La gravissima vicenda di Recanati ha scatenato, com’era prevedibile, una selva di commenti (leggi l’articolo), la maggior parte dei quali improntati a comprensione, stima e ammirazione per il gesto del malcapitato proprietario della villa presa d’assalto nottetempo, la cui vita, qualunque sarà l’esito della sua vicenda processuale (c’è stato o no un eccesso di legittima difesa?), sarà devastata per sempre. Non sono mancate riflessioni di tipo razzista, inneggiamenti alla pena di morte, lugubri deprecazioni sul fatto che a terra è rimasto solo uno dei rapinatori, insieme a più pacate riflessioni sull’inadeguatezza delle leggi italiani nel contrastare la criminalità dedita ai furti e alle rapine in villa e sulla scarsità delle risorse umane e materiali delle forze dell’ordine, che non riescono a garantire la sicurezza dei cittadini. Da qualche parte ha fatto capolino anche qualche limitata e timida parola di pietà verso il giovane albanese di 27 anni che, per sua colpa, ha perso la vita così drammaticamente e così precocemente in una notte di sangue e di lutto.

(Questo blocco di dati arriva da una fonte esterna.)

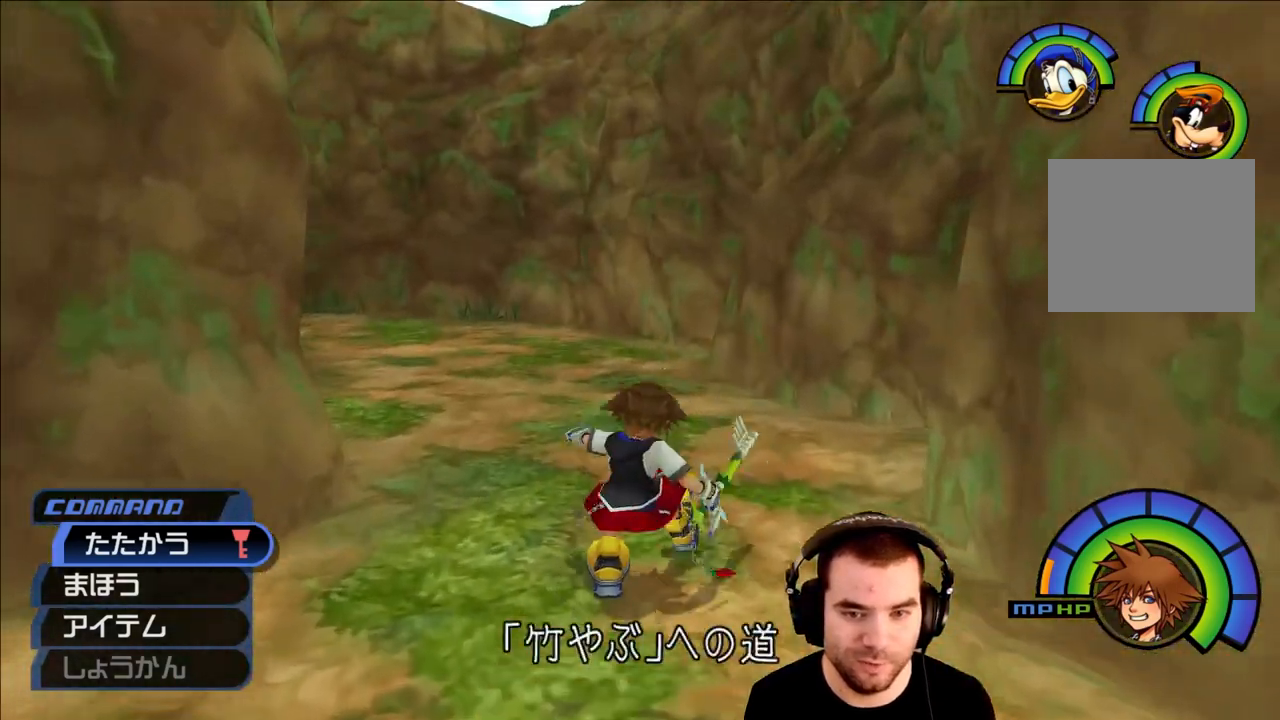
Gameplay with a controller (PlayStation layout); each line is a JSON object with the inputs held at the frame after it. "events" lists button and stick changes between this image and that frame as [ms after this image, input, new state], when the widget could be followed in between.
{"buttons": [], "left_stick": "up-left", "right_stick": "center", "events": []}
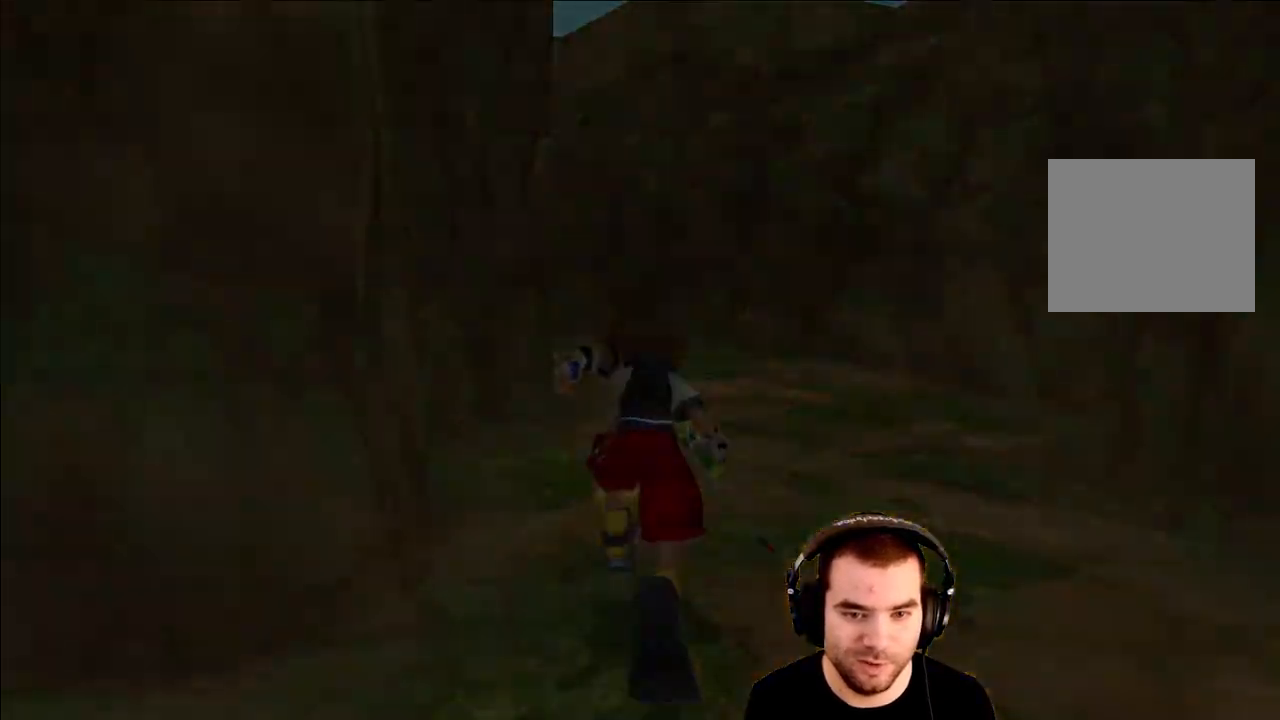
{"buttons": [], "left_stick": "up", "right_stick": "center", "events": [[67, "left_stick", "center"], [367, "left_stick", "up"]]}
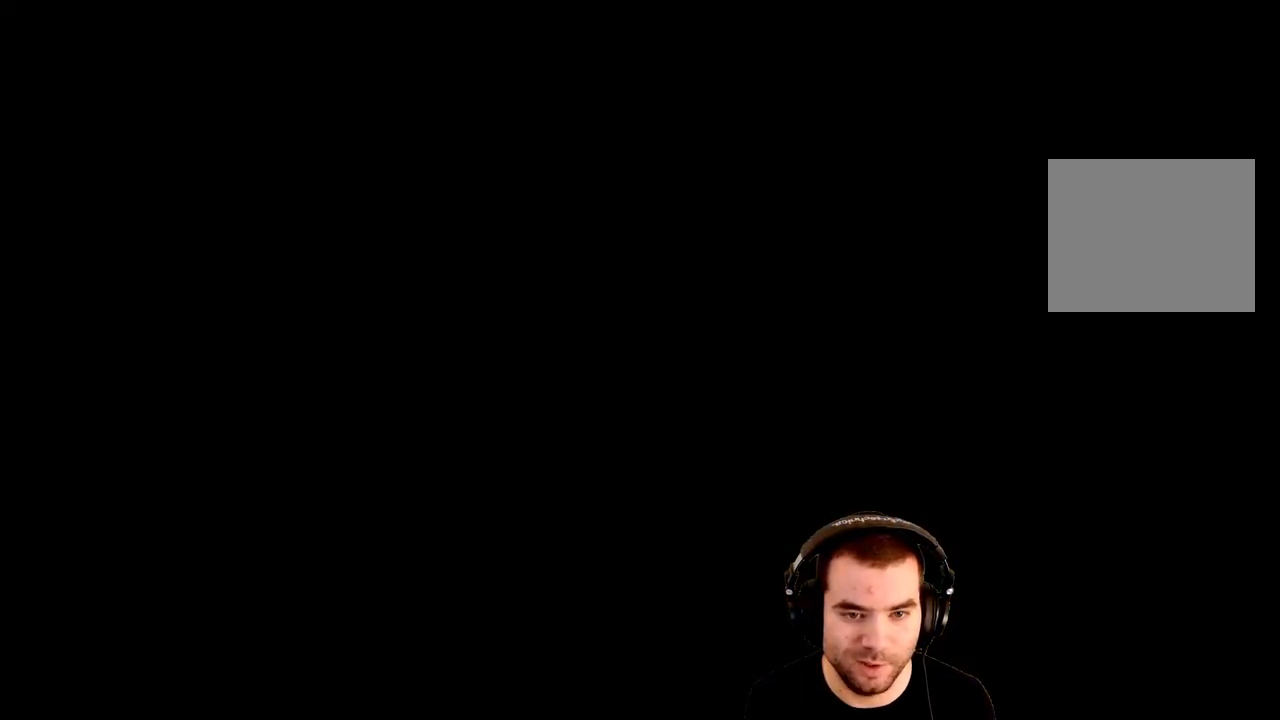
{"buttons": [], "left_stick": "up", "right_stick": "center", "events": []}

Secondo me, il razzismo in questa brutta vicenda non ci deve minimamente entrare. Non tutti gli stranieri delinquono (anzi, la maggioranza di loro è utile al nostro paese e cerca di comportarsi onestamente) e anche tra gli italiani ci sono fior di delinquenti che hanno grande confidenza con le rapine in villa e con i brutali e immotivati pestaggi (spesso dovuti all’assunzione di cocaina prima di entrare in azione) di chi viene trovato in casa, percosso a volte senza pietà a prescindere da più o meno efficaci tentativi di reazione.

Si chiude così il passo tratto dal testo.